The effect of acute administration of crude ethanol extract of Dennettia tripetala (pepper fruit) on gastric acid secretion was carried out in albino wistar rats. The results obtained showed that acute administration of Dennettia tripetala fruits extract in both low dose and high dose produced statistically significant increase in gastric acid secretion (P<0.01) compared to control. This effect was greater in animals fed with high dose of the fruit extract compared to control.
This suggests that the extract has a dose-dependent effect on gastric acid secretion with a probable significant increase (p<0.001) at high dose compared to control.
Although the mechanism at which D. tripetala exhibited such provocative effect on gastric acid secretion is not fully established but the extract tend to show some attribute of a H2-receptor agonist. This observation was established when the different groups were further challenged with Histamine, a H2-receptor agonist and ranitidine, a H2-receptor blocker.
Histamine increased gastric output at a significant (p<0.01) level compared with control. This effect was reduced at a significant (p<0.01) level with the administration of ranitidine, hence, confirming previous reports by some researchers which states. that “subcutaneous histamine stimulates copious secretion of acid in rats stomach through the H2-receptor and that ranitidine blocks Histamine action on H2-Receptor.
There was further increased provocation in gastric acid secretion across the experimental groups when histamine was administered. The action of histamine on the experimental animals was more potent in the group of animals fed with high dose of the extract compared to control. Ranitidine also showed a significant (p<0.001) action on high dose treated group compared to low dose group and control.
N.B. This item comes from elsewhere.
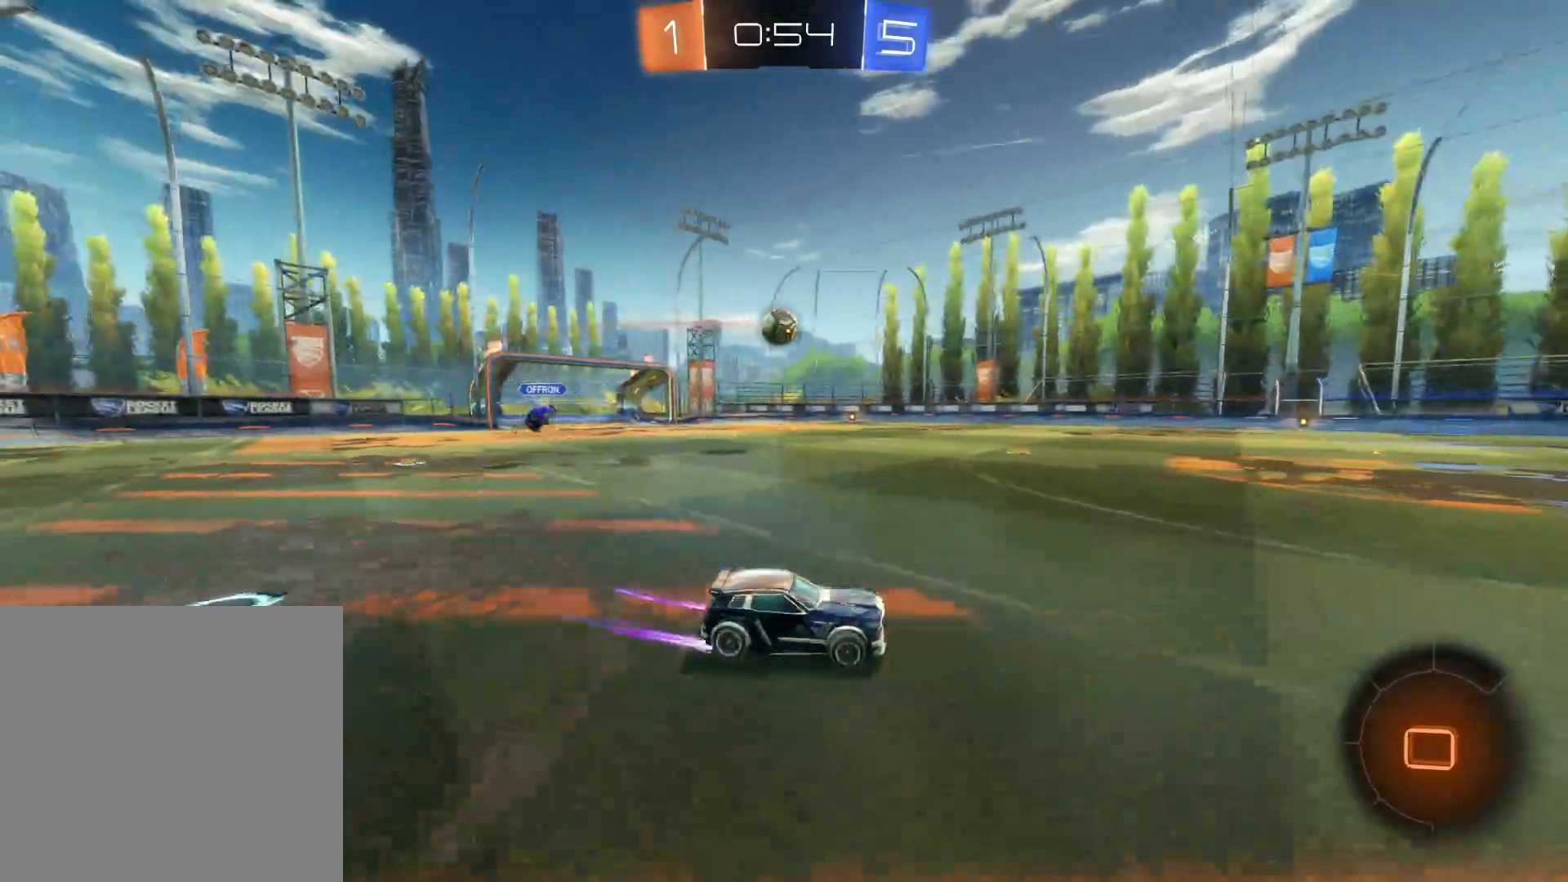
{"buttons": ["CIRCLE", "R2"], "left_stick": "left", "events": [[133, "CIRCLE", "down"]]}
The reason why histamine caused such potent increase in gastric secretion in the experimental animals, especially with animals treated with high dose of the extract, was not fully investigated. But suggestively, it could be that D. tripetala may have some agents that potentiate histamine-stimulated acid secretion in the stomach. This action could have been mediated via H2- receptors which are situated on the parietal cells. It is therefore probable that D. tripetala acts on the parietal cells directly in order to stimulate gastric acid secretion. This also could explain the significant (p<0.001) inhibitory action of ranitidine, a potent H2-blocker on histamine- induced gastric acid secretion in experimental groups. Especially in animals fed with high dose of D. tripetala seeds extract.
From the deductions gathered from this research, it is evident that:
1. Dennettia tripetala (pepper fruit) has a dose-dependent provocative influence on gastric acid secretion under normal physiological conditions, with greater potency recorded at high dose.
2. Dennettia tripetala follows the H2-receptors pathway, stimulates the parietal cells and increase gastric acid output in the stomach. It also potentiates the activity of histamine on gastric acid secretion at all quantities.
3. The action of Dennettia tripetala at all dosage can be reduced by ranitidine or other H2-receptor blockers.
The fruits of Dennettia tripetala can be recommended for consumption only by individuals who are not ulcer patients and those who are not in any way pre-dispose to ulcer unless otherwise taken with any antihistamine drug like ranitidine. In any case, it should only be taken at very little quantities.